Ilustración de Eduardo Sanabria. |
Las cosas tienen vida propia (...)
Todo es cuestión de despertarle el ánima.
Melquiades.
Cien Años de Soledad.
Gabriel Garcia Marquez.
Leo la noticia sobre la muerte de Gabriel Garcia Marquez sin querer creerla, con esa sensación de irrealidad que a veces pesa sobre las noticias que te hieren un poco el espíritu. Comencé a llorar antes notar que lo hacía, buscando mi "Cien años de soledad" en mi biblioteca. El dolor, cada vez más diáfano, como el brillo de la tarde diáfana que lo despide hoy. Encuentro el libro, perdido entre tantos otros, pero inolvidable. El mio, es una edición rustica, muy vieja. De los primeros libros que tuve. Acaricio con cuidado la portada, donde un Macondo festivo me recibe, como antes, como siempre. Abro la primera página, con los dedos temblandome. Te hiciste eterno hoy, patriarca. Te hiciste parte de las leyendas, de todos los nombres que viven para siempre en el altar de los espíritus. Eres parte de la historia, de la palabra, de lo hermoso. Y te lloro con sencillez, con el pesar de los deudos anónimos. Te lloró por perder el peso y la sustancia y aún así sonrío. Por todo lo que brindaste y construiste. Por el Castillo de Palabras que dejas en pie.

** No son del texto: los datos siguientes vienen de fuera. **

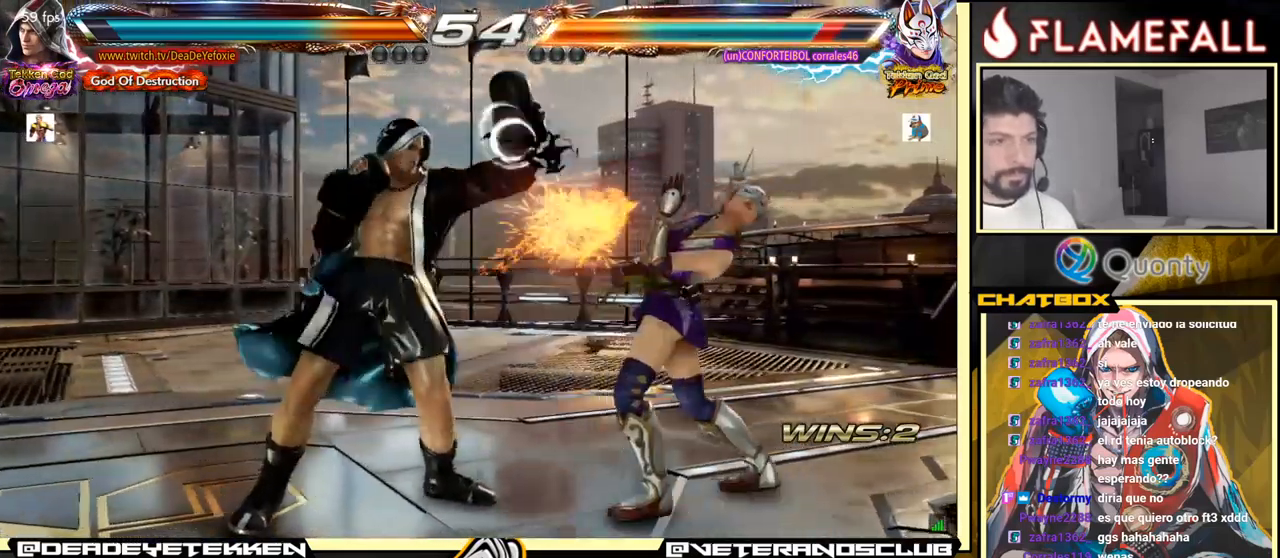
{"buttons": [], "left_stick": "center", "events": [[67, "left_stick", "center"]]}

Hay algo duro, en admitir que los héroes de la imaginación mueren a veces, que pueden sufrir de los achaques de todos los mortales, que incluso están sometidos a esa ley inexcusable de la vida y de la muerte. La fotografía del anciano de barba me mira con paciencia desde el periódico y hay un momento en que me pregunto si el insigne escritor, casi al crepúsculo de su vida, sabrá el poder que ejerció sobre la imaginación colectiva, sobre esa frondosa vereda de sueños y símbolos que dulcificó a fuerza de reconstruirlos para el lector casual. Supongo que debe saberlo. ¿Como puede desconocer el poder de las palabras, de las imágenes que creó y entregó al mundo? ¿A ese nuevo universo que delineó con delicadeza en puro deseo de crear?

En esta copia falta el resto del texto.